Wednesday, February 4, 2015

no compensation for worker whose breasts were secretly photographed

I realize that this is Australasia, but this brings up a good point about workplace violence and sexual harassment.




A Queensland State Library employee has been denied compensation for a mental injury caused by her supervisor taking secret photos of her at work.

In the somewhat surprising ruling of Waugh v Simon Blackwood (2014), the Queensland Industrial Relations Commission upheld the decision of the state's Workers' Compensation Regulator to reject the employee's application. Astrid Waugh had suffered a psychological injury (an adjustment disorder) when her employer told her about photos of her that were covertly taken by her superior, Bruce McGregor. Six of the photos focused on her breasts. They were taken while Waugh was at work. Their existence was revealed to Waugh during meetings with the library's human resources and managerial staff.


Waugh developed her injury from both the primary stressor, McGregor's sexual harassment in taking the photographs, and a secondary stressor, the manner in which managers informed her of and dealt with the incident.

Deputy President Les Kaufmann found that: "Even if it could be said that the injury arose out of, or in the course of, her employment, the employment was not a significant contributing factor. The significant contributing factor was the taking of the photographs by Mr McGregor. This had nothing to do with the employment."
At first glance, Kaufmann's distinction creates an odd result: a worker who suffers a psychological injury in the workplace due to a colleague's behaviour is not entitled to workers' compensation.

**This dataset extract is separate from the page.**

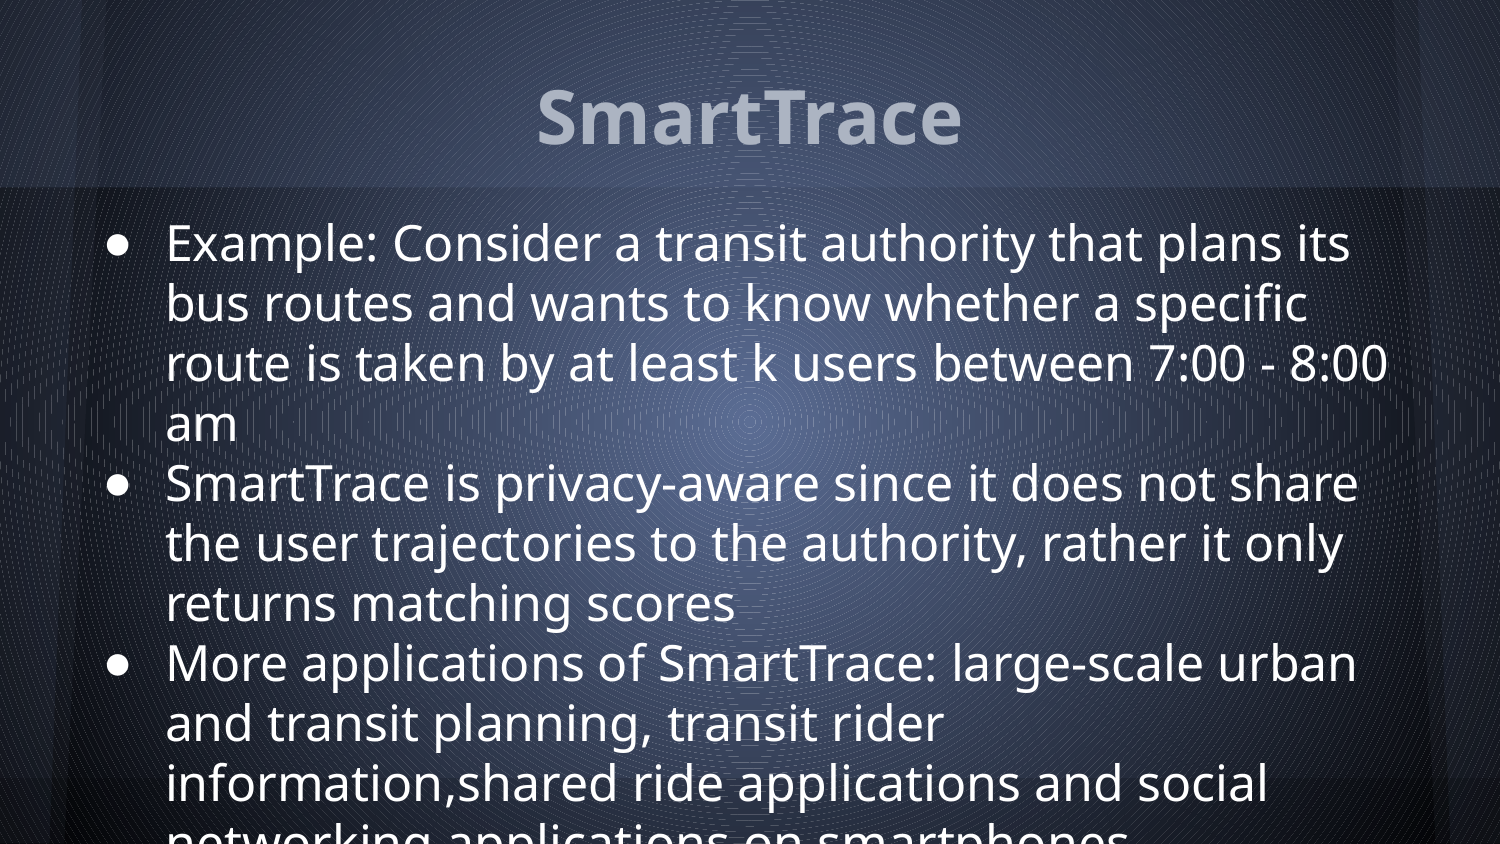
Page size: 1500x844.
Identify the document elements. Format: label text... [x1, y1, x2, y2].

title SmartTrace [75, 33, 1425, 175]
list Example: Consider a transit authority that plans its bus routes and wants to know whether a specific route is taken by at least k users between 7:00 - 8:00 am SmartTrace is privacy-aware since it does not share the user trajectories to the authority, rather it only returns matching scores More applications of SmartTrace: large-scale urban and transit planning, transit rider information,shared ride applications and social networking applications on smartphones [75, 196, 1425, 808]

However, under Queensland law, the circumstances where compensation will be paid for psychological injury are more limited than for other injuries. Section 32(1)(b) of the state's Workers' Compensation and Rehabilitation Act 2003 requires the employment to be the "major significant contributing factor to the injury". Kaufmann used the reasoning of the then Industrial Court of Queensland judge Paul de Jersey in Croning v Workers' Compensation Board of Queensland (1997) to apply a factual approach to determining the cause of injury.
In practice, this approach (as applied by Kaufmann and others) has resulted in a very narrow reading of the causation provisions of the Queensland legislation. This allowed Kaufmann to divorce McGregor's offending conduct from Waugh's employment.

Under the workers' compensation legislation that applies to ACT and federal government staff – the Safety, Rehabilitation and Compensation Act 1988 (C'th) – Waugh's injury would have most likely been compensable. Section 5A of this act does not require the employment to be the "major" significant contributing factor to the injury.

In Queensland, there has been a discrete policy decision to limit the circumstances in which psychological injuries are covered by workers' compensation. This is the case historically, as section 32 of the state legislation is largely a restatement of its predecessor.

The federal act has been amended to move closer to the Queensland legislation following two cases in the Federal Court: Wiegand v Comcare (2002) and Secretary, Department of Employment and Workplace Relations v Comcare (2008). In the latter case, the department challenged the Administrative Appeals Tribunal's decision to uphold Comcare's acceptance of liability for the aggravation of multiple injuries, including a psychological injury. The employee, Wendy Caire, said in her Comcare application her injury was a "disease" within the meaning of the then section 4 of the Safety, Rehabilitation and Compensation Act. That section required that the ailment or aggravation of the ailment "was contributed to in a material degree by the employee's employment".
Caire's psychological injury was caused largely by her perception of work pressure and deadlines that, in reality, were not established by the evidence. She had a history of mental illness before sustaining the injury. Accordingly, the department argued that her "employment was nothing more than the scene in which the development of her depression took place".

Justice Rodney Madgwick adapted the reasoning in Wiegand and found Caire's employment could be seen to have contributed materially to her injury despite the fact that her assessment of her workload was not established by the evidence. After these two decisions, the definition of "disease" was amended in the federal act to requiring a "significant degree" of contribution by the employment instead of merely a "material degree".
The compensability for psychological injuries is further limited under the federal act through the exclusion of injuries that are "suffered as a result of reasonable administrative action taken in a reasonable manner in respect of the employee's employment". A similar limit also exists in section 32(5) of the Queensland legislation.

Despite legislative changes that have brought the constraints on compensation for psychological injuries in the federal act closer to the Queensland legislation, it remains unlikely (at this stage) that the limits will be extended to the degree present in Queensland law. So employees in the Commonwealth and ACT can rest assured that, if they are unfortunate enough to suffer a similar fate to Waugh, they would not be so readily denied compensation for their workplace injury.